Friday, August 03, 2007

Wart vs. Cancer..

I love having a good friend in nursing school.. that way, she can tell you to check things out with your doctor.. like this weird lumpy thing on your eyelid, that's been there for months, and doing harm to no one (except for the poor folks to have to look at it and wonder what the hell it is..) Ctale thought it was zit, and that I should just pop it.. blogless advised against this, and since she is practically a doctor, I went with what she said.. I also called my doctor and went to see her today.
I first have to say that I love my doctor. I've been going to see her for 10 years now, and even though she's moved to another town, about 25 minutes away from my house (which is located about 5 minutes from a gazillion other doctors) I have stayed with her because she knows me, and it's worth the trip. So, as I'm waiting in her office, thinking the last time I had been there was in May for my cankle, I start getting a little panicked. Mainly because the first thing they do is weigh you.. I hate that! I'm one of those people who only weigh themselves first thing in the morning, before breakfast, and after a good crap.. so anyway, off go the flip flops (yes, they must weigh a good pound or so.. right?) and I've gained 12 pounds! WTF? In 3 short months? Ok, I know I had put on a couple of pounds, but 12? But whatever. I wait, and finally she comes in.. always happy to see me, always remembering every detail of my life.. how are the babies, how is your ankle.. is your husband on vacation this summer.. everything.. so I always ask her how she is.. the last time I saw her she was gearing up for a trip back to her homestead in Montreal with her mom and sister.. How was your trip?
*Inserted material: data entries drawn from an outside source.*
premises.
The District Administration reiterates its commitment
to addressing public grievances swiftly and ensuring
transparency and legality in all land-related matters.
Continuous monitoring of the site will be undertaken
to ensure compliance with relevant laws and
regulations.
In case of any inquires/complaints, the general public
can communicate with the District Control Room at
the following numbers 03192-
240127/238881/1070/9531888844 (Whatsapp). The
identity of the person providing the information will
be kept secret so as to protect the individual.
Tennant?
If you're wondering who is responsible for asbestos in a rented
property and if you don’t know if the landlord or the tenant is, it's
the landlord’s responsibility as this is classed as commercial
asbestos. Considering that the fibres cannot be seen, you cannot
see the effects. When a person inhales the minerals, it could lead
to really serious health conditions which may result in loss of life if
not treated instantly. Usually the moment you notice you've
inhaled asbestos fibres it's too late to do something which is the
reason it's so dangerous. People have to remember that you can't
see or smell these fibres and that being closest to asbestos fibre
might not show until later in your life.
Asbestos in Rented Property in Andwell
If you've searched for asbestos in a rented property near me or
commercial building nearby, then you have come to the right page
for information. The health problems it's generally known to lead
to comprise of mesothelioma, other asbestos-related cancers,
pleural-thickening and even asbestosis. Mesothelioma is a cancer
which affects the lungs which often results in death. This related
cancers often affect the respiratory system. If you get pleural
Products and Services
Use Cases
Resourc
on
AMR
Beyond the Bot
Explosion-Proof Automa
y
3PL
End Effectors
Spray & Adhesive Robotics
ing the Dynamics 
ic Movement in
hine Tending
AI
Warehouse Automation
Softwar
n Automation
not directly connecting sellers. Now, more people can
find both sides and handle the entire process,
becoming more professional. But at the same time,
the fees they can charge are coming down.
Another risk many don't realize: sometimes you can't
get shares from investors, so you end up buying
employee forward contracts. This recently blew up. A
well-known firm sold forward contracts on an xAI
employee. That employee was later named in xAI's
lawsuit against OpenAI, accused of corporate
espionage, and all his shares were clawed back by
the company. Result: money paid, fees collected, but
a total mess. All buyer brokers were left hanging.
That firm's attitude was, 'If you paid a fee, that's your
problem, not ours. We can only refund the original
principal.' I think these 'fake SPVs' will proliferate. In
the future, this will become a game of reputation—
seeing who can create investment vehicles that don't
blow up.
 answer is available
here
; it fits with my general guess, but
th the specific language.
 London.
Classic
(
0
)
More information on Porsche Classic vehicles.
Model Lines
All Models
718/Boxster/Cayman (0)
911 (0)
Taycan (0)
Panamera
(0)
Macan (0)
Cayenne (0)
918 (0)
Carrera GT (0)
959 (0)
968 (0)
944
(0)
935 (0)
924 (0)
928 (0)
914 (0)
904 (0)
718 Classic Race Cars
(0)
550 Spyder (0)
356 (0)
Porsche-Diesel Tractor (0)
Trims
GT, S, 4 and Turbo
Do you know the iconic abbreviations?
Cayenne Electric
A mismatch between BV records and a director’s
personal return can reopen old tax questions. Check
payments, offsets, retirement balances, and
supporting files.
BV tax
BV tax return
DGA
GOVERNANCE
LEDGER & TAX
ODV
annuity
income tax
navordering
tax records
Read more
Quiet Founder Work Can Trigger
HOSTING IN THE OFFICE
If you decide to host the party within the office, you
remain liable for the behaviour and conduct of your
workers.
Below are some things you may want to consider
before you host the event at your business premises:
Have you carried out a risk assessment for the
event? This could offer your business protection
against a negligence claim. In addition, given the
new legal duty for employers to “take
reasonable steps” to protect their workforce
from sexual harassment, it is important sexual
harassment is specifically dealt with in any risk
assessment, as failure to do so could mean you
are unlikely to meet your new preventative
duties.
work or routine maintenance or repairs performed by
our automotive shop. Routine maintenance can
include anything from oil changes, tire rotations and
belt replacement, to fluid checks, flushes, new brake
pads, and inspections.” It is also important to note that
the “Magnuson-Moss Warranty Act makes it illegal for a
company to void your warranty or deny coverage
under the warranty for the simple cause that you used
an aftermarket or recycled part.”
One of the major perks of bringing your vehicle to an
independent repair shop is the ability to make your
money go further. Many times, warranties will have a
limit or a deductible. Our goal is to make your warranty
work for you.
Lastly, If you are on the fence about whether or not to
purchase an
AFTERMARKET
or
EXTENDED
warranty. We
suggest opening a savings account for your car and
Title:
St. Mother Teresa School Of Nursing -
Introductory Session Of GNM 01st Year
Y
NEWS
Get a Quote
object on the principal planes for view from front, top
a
This is when I find out that during her trip she discovered that her mom has inoperable lung cancer, and how frustrating it is to be a doctor and not be able to save your own mother... and here I am with my 12 extra pounds, and some zit like looking thing on my eye.. but nonetheless, she is there for me, and doesn't ever forget that... So, she looks at my eye.. under the light.. commends me on my patience as she pulls and prodes at my eyelid.. then says.. "Well, I don't think it's cancer.." Um, ok. Cancer? "but let's send you to a dermatologist" She's leading more towards a wart.. lovely.. anyway, she's also concerned about my fabulous weight gain.. and then we start talking, and yes I am tired a lot, even though the girls are sleeping solidly through the night.. and no, I haven't changed my diet and yes, I do think I'm relatively active.. with 4 kids..yes.. so she thinks I might have hypothyroidism, I'm having blood drawn tomorrow.. My mother also has this affliction, which isn't a big deal, they just put you on a pill for the rest of your life.. I can live with that.. but this stupid thing on my eyelid.. I have to wait til October to get it looked at.. Unless it spreads.. maybe then they'll squeeze me in! Ahhhhhhh....

2 comments:

Leigh said...

glad you got it checked out, it's totally worth it to stay with a doctor that knows you and that you like, even if it does require a drive.

Anonymous said...

Bah, it is probably just a skin tag or a milia. Don't panic.